Project Life

I remember sitting on the floor with an enormous scrapbook - as wide as my cross-legged lap.  I slowly opened the cover, the thin protective tissue page crackling as I did.  Turning those stiff pages, I was greeted with aged newspaper clippings, half torn dance tickets, sepia-toned pictures of children I couldn't recognize, and flattened ribbons.

This was my mother's life before me.

I was absolutely fascinated by the idea.

Here was a article she had cut from the local newspaper about a win by the college baseball team.  Near the bottom, she had highlighted a single name - my dad's.  I would try to picture her in her bedroom with the pair of scissors, carefully cutting around the words while she pined after my father.  And here was a photo of them when her hair was long and he was wearing bell bottoms.

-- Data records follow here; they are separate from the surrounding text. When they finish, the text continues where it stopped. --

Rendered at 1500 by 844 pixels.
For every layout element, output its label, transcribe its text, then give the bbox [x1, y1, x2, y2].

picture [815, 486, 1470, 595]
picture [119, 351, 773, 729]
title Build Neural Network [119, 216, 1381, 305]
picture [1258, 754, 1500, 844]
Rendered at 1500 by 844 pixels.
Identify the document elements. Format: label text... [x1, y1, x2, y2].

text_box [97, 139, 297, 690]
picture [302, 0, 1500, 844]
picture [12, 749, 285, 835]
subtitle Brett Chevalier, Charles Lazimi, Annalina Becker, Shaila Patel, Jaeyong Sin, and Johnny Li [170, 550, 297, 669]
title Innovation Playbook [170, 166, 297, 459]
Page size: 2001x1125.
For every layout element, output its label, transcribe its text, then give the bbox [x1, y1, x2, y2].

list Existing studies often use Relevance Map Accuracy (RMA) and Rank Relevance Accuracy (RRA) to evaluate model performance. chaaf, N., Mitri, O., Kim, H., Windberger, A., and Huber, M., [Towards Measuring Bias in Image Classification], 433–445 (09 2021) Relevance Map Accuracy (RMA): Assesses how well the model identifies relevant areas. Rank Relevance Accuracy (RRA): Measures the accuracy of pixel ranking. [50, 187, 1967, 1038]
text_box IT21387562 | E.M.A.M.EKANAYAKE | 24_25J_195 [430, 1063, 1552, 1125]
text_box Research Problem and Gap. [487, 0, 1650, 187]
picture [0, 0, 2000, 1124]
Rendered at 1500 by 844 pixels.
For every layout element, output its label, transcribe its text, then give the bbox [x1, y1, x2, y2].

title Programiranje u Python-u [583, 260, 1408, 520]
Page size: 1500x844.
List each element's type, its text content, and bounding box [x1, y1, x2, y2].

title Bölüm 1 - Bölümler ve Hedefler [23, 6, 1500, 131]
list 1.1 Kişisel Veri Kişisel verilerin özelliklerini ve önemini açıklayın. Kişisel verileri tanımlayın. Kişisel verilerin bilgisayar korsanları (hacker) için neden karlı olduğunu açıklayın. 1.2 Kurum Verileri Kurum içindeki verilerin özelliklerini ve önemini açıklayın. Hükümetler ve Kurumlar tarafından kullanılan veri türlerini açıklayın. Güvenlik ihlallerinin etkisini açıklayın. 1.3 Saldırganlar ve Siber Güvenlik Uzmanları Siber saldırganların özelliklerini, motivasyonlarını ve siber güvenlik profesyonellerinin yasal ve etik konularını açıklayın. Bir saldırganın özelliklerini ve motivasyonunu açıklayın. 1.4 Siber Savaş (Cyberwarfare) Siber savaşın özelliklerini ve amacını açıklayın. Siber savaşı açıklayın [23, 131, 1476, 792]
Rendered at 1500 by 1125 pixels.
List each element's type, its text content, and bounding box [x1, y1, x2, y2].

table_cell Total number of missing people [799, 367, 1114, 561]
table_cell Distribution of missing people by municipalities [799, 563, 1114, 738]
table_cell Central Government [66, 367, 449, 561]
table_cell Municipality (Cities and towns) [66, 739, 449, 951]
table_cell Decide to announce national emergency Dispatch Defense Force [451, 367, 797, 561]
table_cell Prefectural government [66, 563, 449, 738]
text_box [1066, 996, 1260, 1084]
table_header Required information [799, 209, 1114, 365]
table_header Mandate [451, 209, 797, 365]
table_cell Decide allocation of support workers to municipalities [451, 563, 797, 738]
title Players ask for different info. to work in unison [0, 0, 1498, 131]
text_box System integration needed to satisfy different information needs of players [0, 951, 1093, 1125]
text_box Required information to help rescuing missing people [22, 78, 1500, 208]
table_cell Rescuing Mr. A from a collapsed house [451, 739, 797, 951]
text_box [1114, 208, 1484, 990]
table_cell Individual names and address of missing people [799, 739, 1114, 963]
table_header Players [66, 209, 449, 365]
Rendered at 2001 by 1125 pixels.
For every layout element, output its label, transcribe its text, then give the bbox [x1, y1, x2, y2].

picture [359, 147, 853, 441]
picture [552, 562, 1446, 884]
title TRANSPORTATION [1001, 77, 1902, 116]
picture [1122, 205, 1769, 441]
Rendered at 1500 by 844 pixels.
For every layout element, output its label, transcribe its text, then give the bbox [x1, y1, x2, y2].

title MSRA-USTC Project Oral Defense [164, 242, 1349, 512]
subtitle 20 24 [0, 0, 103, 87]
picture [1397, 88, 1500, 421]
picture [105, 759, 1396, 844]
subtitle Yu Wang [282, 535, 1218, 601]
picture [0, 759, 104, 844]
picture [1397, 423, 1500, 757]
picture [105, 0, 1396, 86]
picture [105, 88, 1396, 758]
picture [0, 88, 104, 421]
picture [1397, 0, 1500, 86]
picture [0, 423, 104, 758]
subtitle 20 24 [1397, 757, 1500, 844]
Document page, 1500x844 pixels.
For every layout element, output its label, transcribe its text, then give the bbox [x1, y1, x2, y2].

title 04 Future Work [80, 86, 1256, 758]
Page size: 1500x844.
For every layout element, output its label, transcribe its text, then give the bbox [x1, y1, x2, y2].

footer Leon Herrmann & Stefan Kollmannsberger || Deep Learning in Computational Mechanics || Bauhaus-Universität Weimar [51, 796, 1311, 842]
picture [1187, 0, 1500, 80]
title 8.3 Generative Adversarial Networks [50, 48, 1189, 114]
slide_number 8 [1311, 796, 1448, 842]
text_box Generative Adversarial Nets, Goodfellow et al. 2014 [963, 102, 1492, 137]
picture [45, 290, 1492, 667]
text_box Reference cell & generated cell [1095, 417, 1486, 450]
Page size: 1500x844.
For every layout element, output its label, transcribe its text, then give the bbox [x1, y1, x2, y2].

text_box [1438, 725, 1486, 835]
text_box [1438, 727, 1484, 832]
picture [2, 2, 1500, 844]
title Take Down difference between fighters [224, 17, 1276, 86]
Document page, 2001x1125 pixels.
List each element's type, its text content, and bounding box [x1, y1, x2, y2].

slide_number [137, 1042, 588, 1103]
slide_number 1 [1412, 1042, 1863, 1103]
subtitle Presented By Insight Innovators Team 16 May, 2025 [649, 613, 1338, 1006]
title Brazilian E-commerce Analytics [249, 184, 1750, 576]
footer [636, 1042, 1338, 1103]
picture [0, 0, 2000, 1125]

There was that old scrapbook and some picture albums and a box filled to the brim without any order with keepsakes from my mom's childhood.  I sifted through it like a gold prospector, rippling with excitement when I uncovered something exciting - a note with my mom's childish handwriting or a photo of her in a fringy dance costume with her hair set in curls.

I realized recently that it has been with an eye toward my own future children that I have documented much of my life.  I have imagined them cracking open a page of the journal I got for my 8th birthday and reading about my elementary school tribulations.  I have smiled at the thought of tiny little hands pouring through photographs and trying to see the people in the pictures in the women (so mom-like and unexciting) who feed them dinner.

Narcissistic perhaps, but it's born out of remembrance of my own childish joy.

Of course now with digital cameras, I don't have pictures around much.  Perhaps my child would be happy to simply scroll through them on the computer, but what if they want to sit on the floor with a scrapbook as big as their whole lap?

So these are the memories and the thoughts that have me hovering my cursor over the Add to Cart button on the Project Life website.  I've actually never been as scrapbooker myself.  I've kept a thousand journals and put together some photo albums, but once scrapbooking really became I think I was overwhelmed by all the work it took to create one single page.  My little perfectionist soul could never complete one.

But when I began reading Elise Blaha Cripe's website and watching her joyful documentation of her own life through Project Life, I started feeling the tug.  


From Elise Blaha Cripe

This was not just putting together a scrapbook of special occasions and life events - this was scrapbooking perfect for a child looking back on their mother's life - this was documenting the every day, the week.  A child could look back through this book and say this is what my parents looked like.  This is what they wore.  This is what they ate for dinner. 

And of course, I could look back later and say the same thing about the earlier versions of us.  Remember that year?  Look at what we were wearing then!  Remember how we used to eat that all the time?  Remember when we started planning that?

The set up with a binder with removable photo pocket pages looks to me like it would be easy to fill - just print out your photos, cut your memorabilia down to size, journal on a little piece of paper and Bam.  You've got a week.

Of course, that requires having lots of supplies around, which I'm a little wary of since I've got boxes and boxes of supplies for projects that I've never completed.  Some I haven't even started!

So I keep holding off because I don't want to set myself up with another project when I have so many waiting in the wings.  And I'm worried about adding something to my plate that will take away time from my writing. 

But still there's the tug.

Of course, after all this fantasizing about wee little handles on my photos, I'll probably have a couple kids who care diddly about old stuff and just want their dinner.

What projects are tugging at your heart?